Virginia Tech OT Christian Darrisaw – He’s a powerful run blocker, even though the 6-4, 315-pounder is considered a notch below the top tackles in the draft. Whether he gets to 23 may depend on how quickly the run on first-round tackles happen. But if he gets this far, he could the bookend-of-the future the Jets need on the right side of their line.
Oklahoma State OT Tevin Jenkins – The possibility of this 6-5, 310-pounder going in the first round is gaining some traction, though it’s debatable whether he belongs there or in the top of the second round. It’s also debatable whether his best position in the NFL will be at guard or at right tackle. Either way, though, he’d fill a big need for the Jets.
Georgia LB Azeez Ojulari – He looks like more of a 3-4 linebacker than a 4-3 defensive end, but at 6-2, 249 he’s really not that much different than the Jets’ newest defensive end, Carl Lawson (6-2, 260). He’s an awesome athlete with the necessary speed and strength. He also had 9 ½ sacks last season and 12 ½ tackles for loss. He could be an immediate situational pass rusher to take some of the pressure off Lawson from the other side.
Penn State DE/LB Jayson Oweh – At 6-5, 257, he fits the part of a 4-3 end better, and he showed at his Pro Day that he’s an absolute freak of an athlete. Scouts love him and his potential. So what could keep him around to 23? He had zero sacks in seven games last season. That’s a big red flag for some.
Miami DE/LB Gregory Rousseau – There are some who consider the 6-7, 260-pounder to be the best pass rusher in the draft, and others that just aren’t that sure about him. He was the consensus best before he opted out of the 2020 season. Most scouts seem to think he could’ve used another season in college, so there’s potential here but he may need some time.

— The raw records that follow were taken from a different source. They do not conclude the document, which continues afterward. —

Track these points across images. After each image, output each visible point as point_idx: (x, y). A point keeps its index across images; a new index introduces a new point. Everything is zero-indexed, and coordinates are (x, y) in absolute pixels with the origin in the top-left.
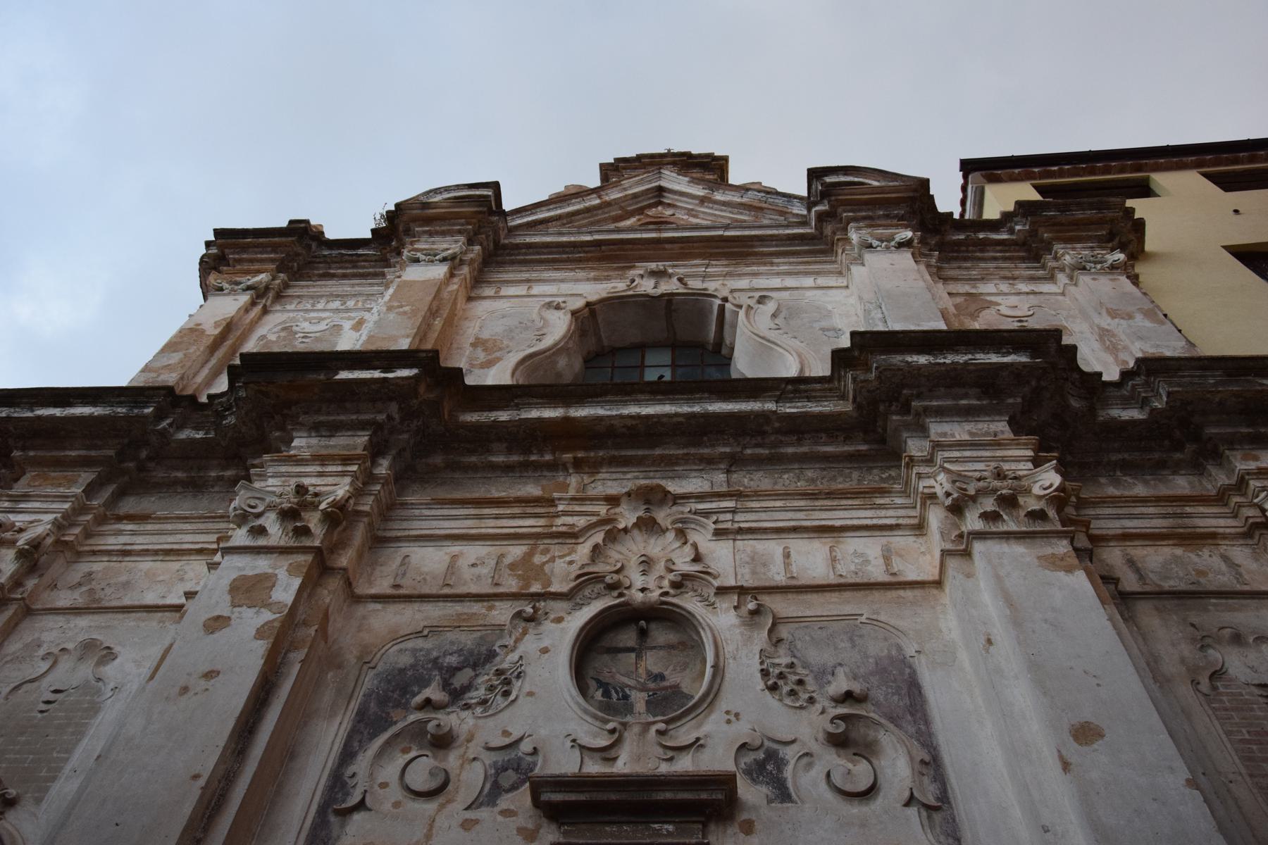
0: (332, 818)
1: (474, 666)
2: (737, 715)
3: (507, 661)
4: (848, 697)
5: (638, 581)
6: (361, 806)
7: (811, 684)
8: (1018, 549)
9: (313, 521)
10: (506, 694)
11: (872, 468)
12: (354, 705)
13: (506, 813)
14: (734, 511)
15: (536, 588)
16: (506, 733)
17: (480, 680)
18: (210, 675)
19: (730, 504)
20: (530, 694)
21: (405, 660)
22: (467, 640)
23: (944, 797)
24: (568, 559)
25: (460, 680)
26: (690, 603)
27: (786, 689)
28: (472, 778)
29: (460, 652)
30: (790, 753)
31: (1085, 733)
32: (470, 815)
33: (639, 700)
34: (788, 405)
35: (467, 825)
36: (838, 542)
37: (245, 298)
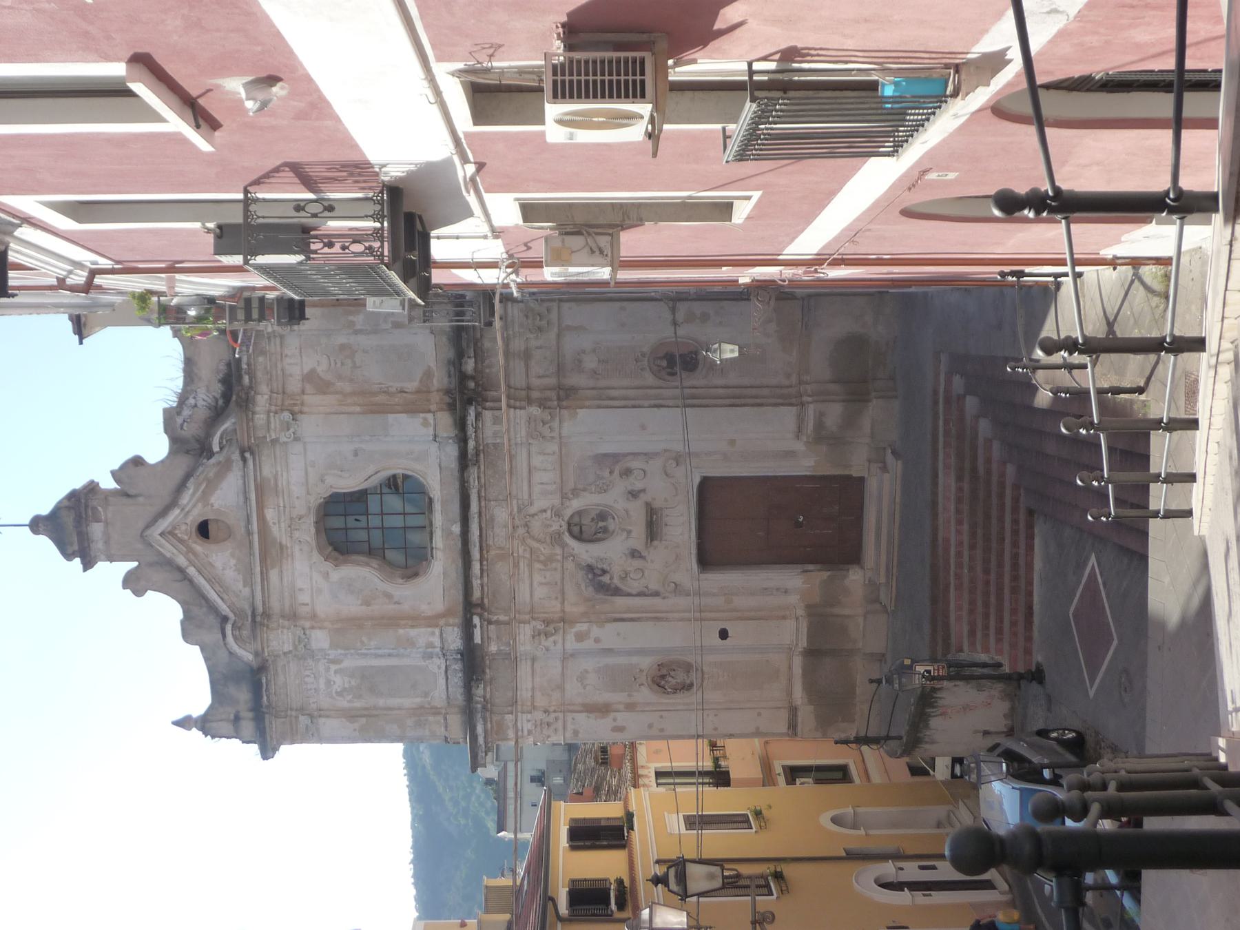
0: (650, 593)
1: (593, 569)
2: (616, 500)
3: (590, 561)
4: (611, 473)
5: (555, 527)
6: (647, 587)
7: (604, 481)
8: (565, 425)
9: (551, 628)
10: (606, 559)
11: (488, 451)
12: (610, 598)
13: (649, 552)
14: (518, 499)
15: (559, 558)
16: (621, 557)
17: (599, 566)
18: (618, 634)
19: (515, 502)
20: (606, 553)
21: (591, 589)
22: (581, 574)
23: (645, 454)
24: (543, 549)
25: (599, 572)
26: (568, 513)
27: (605, 487)
28: (637, 563)
29: (587, 575)
30: (630, 488)
31: (643, 427)
32: (649, 561)
33: (601, 524)
34: (472, 483)
35: (652, 561)
36: (535, 468)
37: (322, 720)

Alabama RB Najee Harris – The Jets need a No. 1 running back for their new, run-heavy offensive system, and this 6-1, 232-pounder could be an ideal fit. He runs hard, gets the tough yards, and has been very productive with 2,690 yards and 39 touchdowns over the last two seasons. He’s been a good receiver out of the backfield too (70 catches, 729 yards, 11 touchdowns). He could be the power to the the flash of La’Mical Perine and Tevin Coleman.
Clemson RB Travis Etienne – If he wasn’t so much smaller (5-10, 215) he might be considered just as good as Harris by most. He was just as productive for the Tigers, was equally as good as a receiver. He might be a little more elusive, though, and less of a straight-ahead runner. He’d help the Jets in the same way, though. He’d be their much-needed No. 1 back in their multi-back attack.